Original poster: "Kevin Ottalini by way of Terry Fritz <twftesla-at-qwest-dot-net>" <ottalini-at-mindspring-dot-com>

Mark:
        You can use your browser to view ftp sites as well.  You can pic up
the link
through my minimal web page (I don't have the web page done yet):

http://www.mindspring-dot-com/~ottalini/

and click on the "mindspring FTP" link.  There are many pictures and TC
related
files there that you are welcome to browse through.  I will eventually
migrate
most of this to the web page (in my not-so-copious free time).
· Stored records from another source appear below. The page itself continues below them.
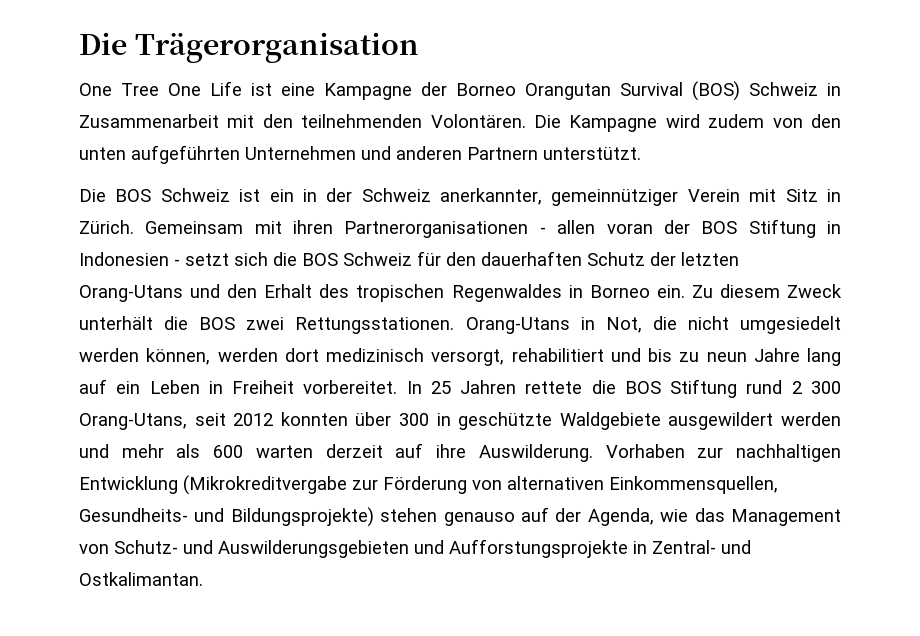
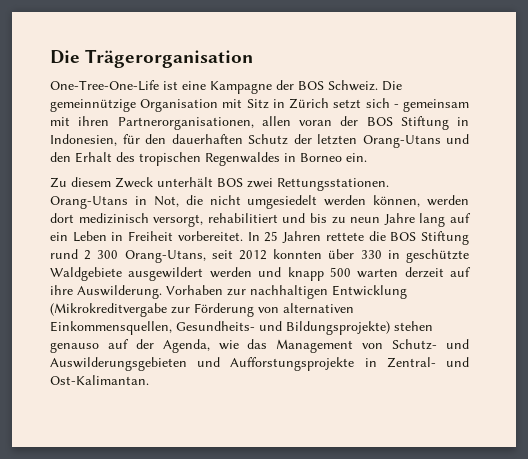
[79,81,841,101] [79,114,841,132] [79,145,641,164] [79,188,841,206] [79,220,546,238] One Tree One Life ist eine Kampagne der Borneo Orangutan Survival (BOS) Schweiz in Zusammenarbeit mit den teilnehmenden Volontären. Die Kampagne wird zudem von den unten aufgeführten Unternehmen und anderen Partnern unterstützt. // Die BOS Schweiz ist ein in der Schweiz anerkannter, gemeinnütziger Verein mit Sitz in Zürich. Gemeinsam mit ihren Partnerorganisationen - -> [50,80,402,94] [50,98,470,112] [50,116,254,130] One-Tree-One-Life ist eine Kampagne der BOS Schweiz. Die gemeinnützige Organisation mit Sitz in Zürich setzt sich - gemeinsam mit ihren Partnerorganisationen,
[79,252,412,266] Indonesien - setzt sich die BOS Schweiz -> [50,134,117,146] Indonesien,
(685, 291) none -> (367, 157) //
[164,316,189,330] die -> (213, 182) none
[399,413,429,426] 300 -> [360,250,382,259] 330
[121,444,244,458] mehr als 600 -> [287,267,351,281] knapp 500
[79,572,203,586] Ostkalimantan. -> [50,375,149,385] Ost-Kalimantan.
If you still can't get the pics, let me know and I'll migrate the primary
related
ones now.

I'm using HDPE or high density polyethylene plastic for my supports which
cuts
and drills and taps quite well. HDPE is relatively inexpensive and available
generally at any hardware store in the kitchen utensils section as "cutting
board".

Many plastics specialties stores sell HDPE also and will cut it for you for
a small
fee.  HDPE cuts well on a table saw, but you need to be very careful with
small
pieces since the blade can grab them and fling them across the room, or at
you
or up into the overhead fluorescent light fixture as it happened with me
(glass went everywhere!).

A good alternative often used for TC work is phenolic, which is a resin and
canvas or linen laminate.  It seems to be more expensive new, but is often
available surplus.  I also tried a thick polycarbonate piece which works,
but is too expensive.

If you have trouble cutting a narrow enough slot, an alternative is to use a
thin strip of polycarbonate (or whatever) as a spacer or shim next to the
copper. This can be a parallel strip that winds with the copper flashing.
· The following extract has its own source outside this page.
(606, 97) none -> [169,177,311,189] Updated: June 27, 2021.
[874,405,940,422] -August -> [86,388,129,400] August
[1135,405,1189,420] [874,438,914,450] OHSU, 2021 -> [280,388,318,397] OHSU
I used a small band-saw to cut the first primary, but the blade has an
unfortunate tendency to walk so the slots are all at a slight angle.  A
hack-saw blade or a good miter saw with the smallest tooth pitch is
much better, but takes a little more elbow grease.

I also found that putting a thin strip of foam (tape or otherwise) under the
top piece helps significantly to hold the copper in place.
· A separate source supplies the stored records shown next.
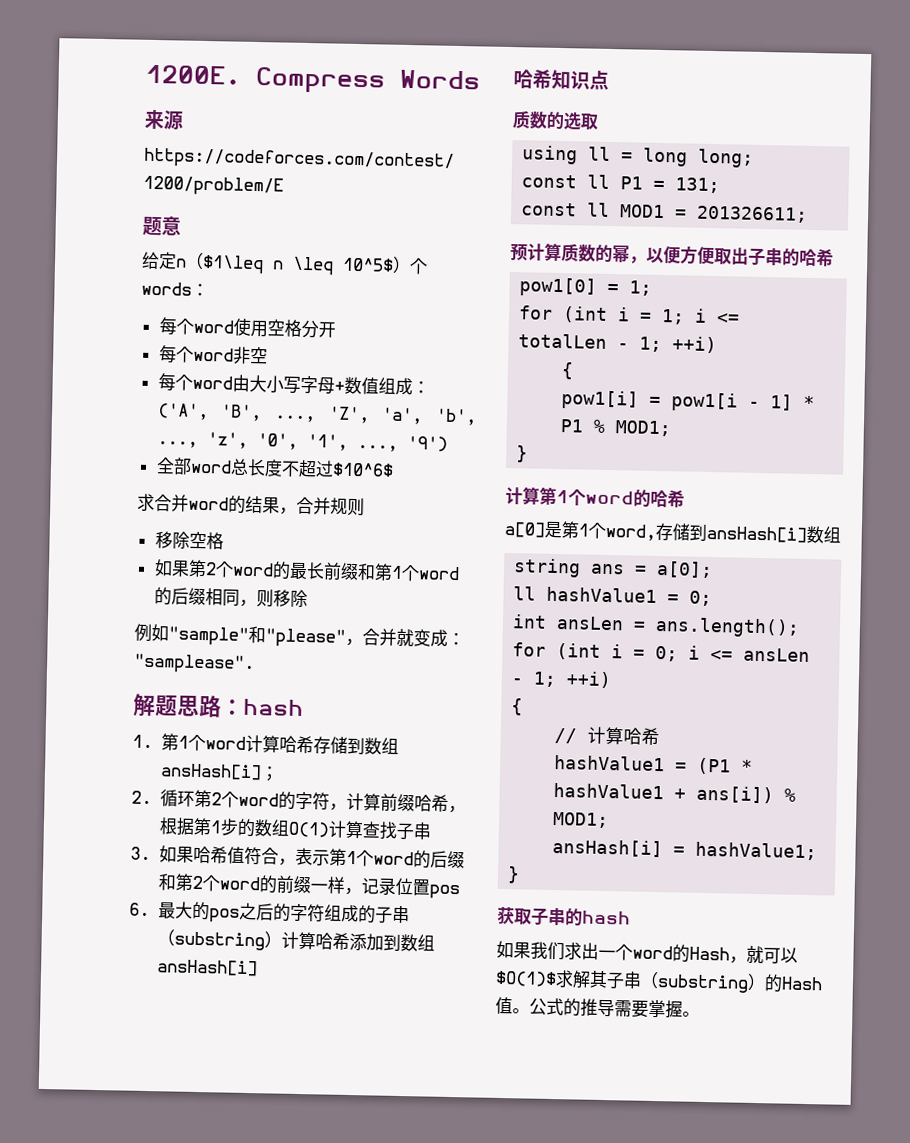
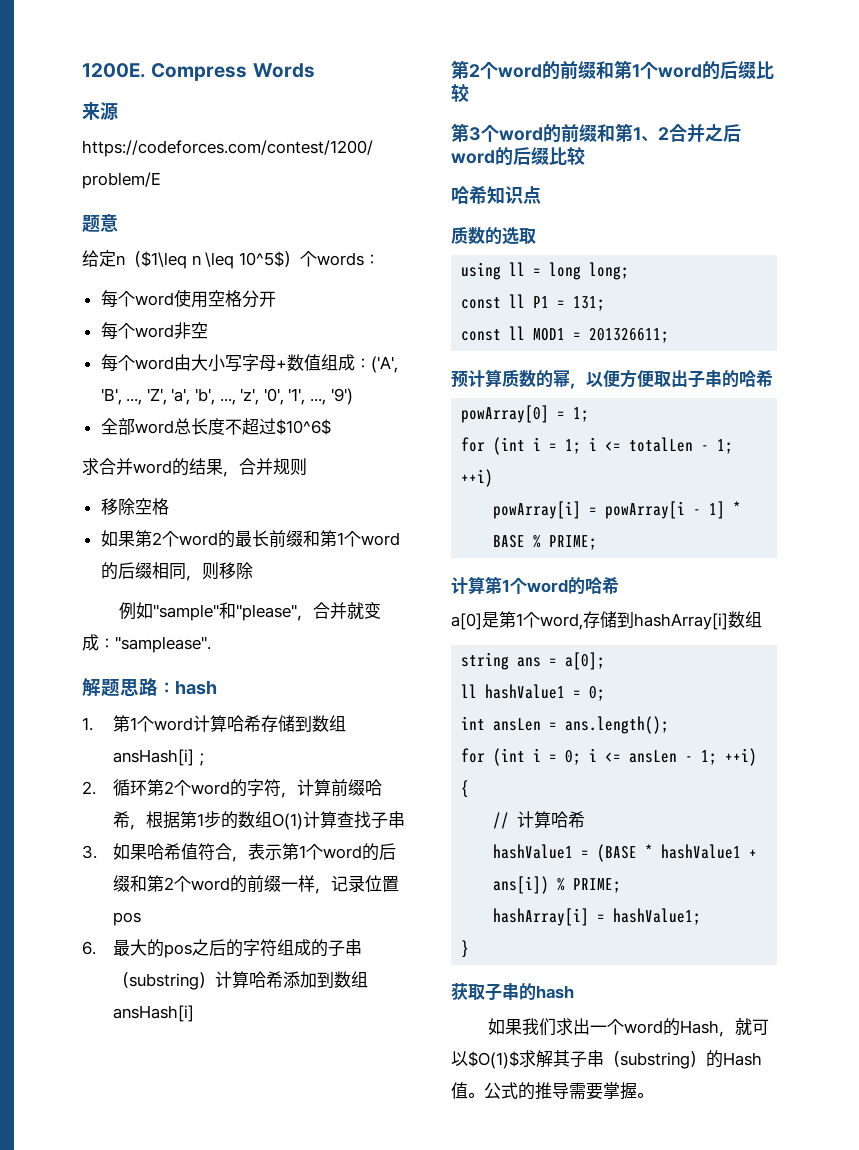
(258, 968) none -> [451,60,774,80] [451,83,469,102] [451,123,741,143] [451,146,585,166] // 第2个word的前缀和第1个word的后缀比较 // 第3个word的前缀和第1、2合并之后word的后缀比较
[519,277,598,297] pow1[0] -> [461,405,550,423] powArray[0]
[561,362,575,380] [561,390,816,412] [560,419,673,437] [516,445,529,463] { // pow1[i] = pow1[i - 1] * P1 % MOD1; // } -> [493,501,742,519] [493,535,598,550] powArray[i] = powArray[i - 1] * BASE % PRIME;
[706,525,807,543] ansHash[i] -> [634,613,728,630] hashArray[i]
[697,757,732,775] (P1 -> [597,844,638,862] (BASE
[552,811,610,829] [552,838,664,858] MOD1; // ansHash[i] -> [573,878,622,893] [493,908,590,926] PRIME; // hashArray[i]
I usually cut the slots 1/4" apart.  On the new 2" primary, I skipped every
other
slot so the spacing is 1/2".  1/4" is the minimal spacing that I could
reliably
hold with the copper (and keep them from touching around the bends), and
also allow enough room for the clip I use for the primary tap.  The issue
with
the spacing isn't when the primary is new, but later as it gets moved around
and bent a bit from handling, etc.

The thinnest, reliable clip I could find that could handle the current is
sold by
Radio Shack as a "stainless pager belt clip" for a few dollars.  I take an
extra
piece of he copper sheeting and fold it over and then slide the stainless
clip
over the outside of that piece.  You then slide the clip up onto the primary
wherever you want,  and the folded over copper make a fine double-sided
connection.

The cable to the spark gap is attached to the copper, not the clip itself.

I hope this helps!

ko

----- Original Message -----
From: "Mark W. Stolz" <mark_w_stolz-at-hotmail-dot-com>
To: <ottalini-at-mindspring-dot-com>
Sent: Friday, June 22, 2001 6:30 AM
Subject: TC Primary


> Kevin,
>
> I'm preparing to build a new primary using the flat copper ribbon like you
> have and I had a couple questions for you.  What are you using for
supports
> for the ribbon and what spacing do you use turn to turn?  One more
question,
> what is the URL to your website?  The links you posted to the list were
FTP
> links as opposed to HTML.  Thanks for any help you can give!